Hi, I was wondering if there would be interest in numerical models of 
physical constants.  For instance, saturation pressure of water vapor in 
air at a particular temperature.  It would also be appropriate to 
provide a method to get relative humidity from wet and dry bulb 
temperatures since it directly relates to this saturation pressure.  All 
of the models should be time-invariant, e.g., no historical weather 
observations.

A simple unexplained model isn't very useful so there would be multiple 
elements:

1) a significant and attributed dataset.  You don't want three numbers 
somebody found in the back of some book, you want something like 1% of 
the values in the 74th edition of the CRC handbook of bobcats and 
weasels.  This would be provided as a XML document, and there would be a 
mechanism to support both multivariant data and sets of related values.

I don't know how copyright plays into this since it's redistributing 
data.  I know that, in the past, it would have been okay in the US at 
least.  There are famous cases involving phone books, 
compilers/assemblers, etc., that established that you can copyright the 
presentation but not facts.  But I know publishers were trying to change 
that, and I'm not familiar with copyright law in other countries.

(It would also be nice to have tools to help people see if they screwed 
up the data when entering it.)

2) one or more numeric models, plus methods to calculate the appropriate 
coefficients from the data.
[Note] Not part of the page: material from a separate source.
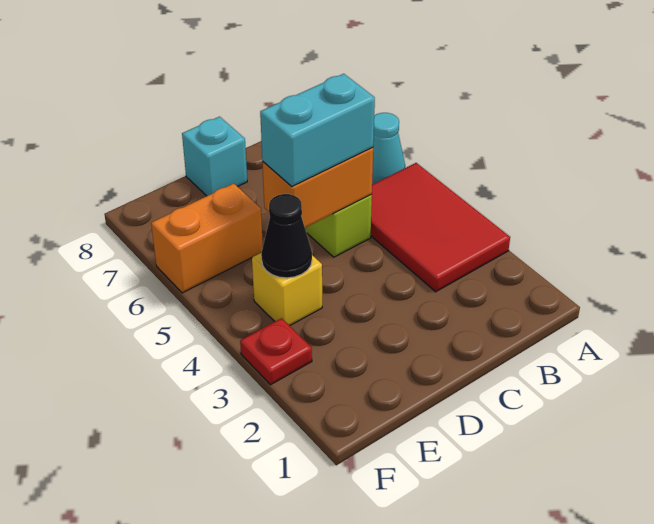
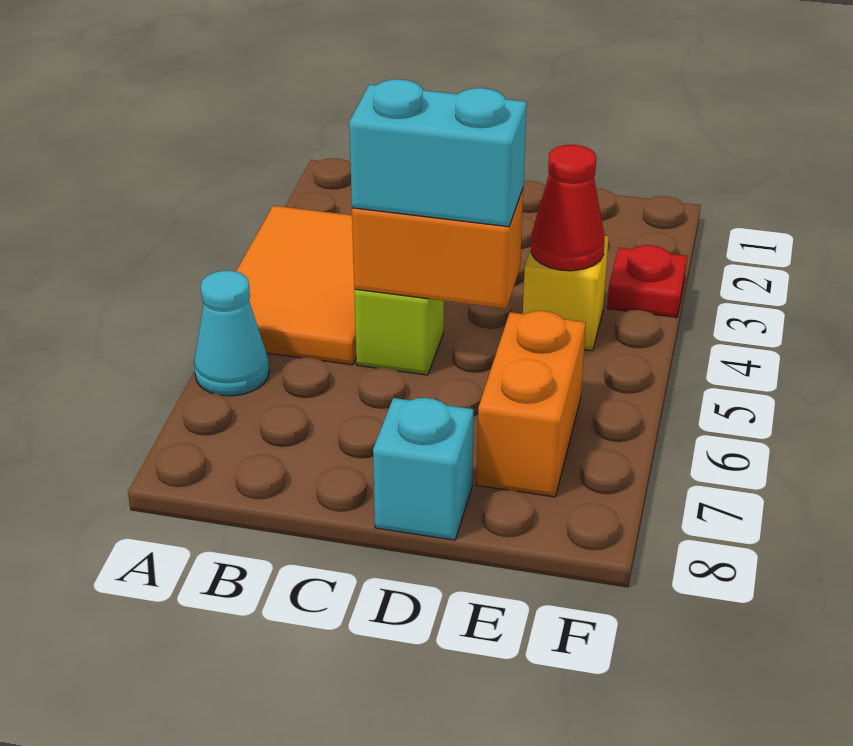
red tile A3:B5 level 1 -> orange tile A3:B5 level 1
black cone E4 level 2 -> red cone E4 level 2
orange brick E6:F6 level 1 -> orange brick E6:E7 level 1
You could have multiple models because of 
different needs.  E.g., one person requires a highly accurate model, but 
for somebody else the best fit could be something 'quick and dirty' 
since they're computing millions of values but don't need high accuracy.

3) analysis tools, to determine how accurate the model is.

4) (maybe) tools to create standard charts and graphs.  E.g., in 
meteorology there is a standard chart used with weather balloons because 
it makes it easy to determine if the atmosphere is unstable.  Having the 
ability to produce this chart + overlaid data would be very useful, but 
what format?  With what tools?  E.g., do you produce embedded postscript 
(for print media)?  An image?  A SVG?

The second and third items could probably pull a lot from [math], or 
even reside in that project, with just the actual models and the 
underlying data in this project.  Obviously people should be able to 
download just the model.  On the other hand some people might want to 
write their own models and having the tools and data in place would be a 
godsend.

About myself: I have undergraduate degrees in both math and physics, 
most of an advanced degree in computer science, and have been working as 
a professional software developer for 25 years.  The motivation for this 
proposal is working at NOAA a decade ago - I worked with scientists who 
knew the science but didn't know they didn't know enough to write 
well-engineered numerical models.  The 'three unattributed data points' 
isn't a joke.  I've been planning to make this proposal for years, I've 
just never gotten around to it.

Bear

---------------------------------------------------------------------
To unsubscribe, e-mail: user-unsubscribe@commons.apache.org
For additional commands, e-mail: user-help@commons.apache.org

Re: proposal: numerical models [physics?]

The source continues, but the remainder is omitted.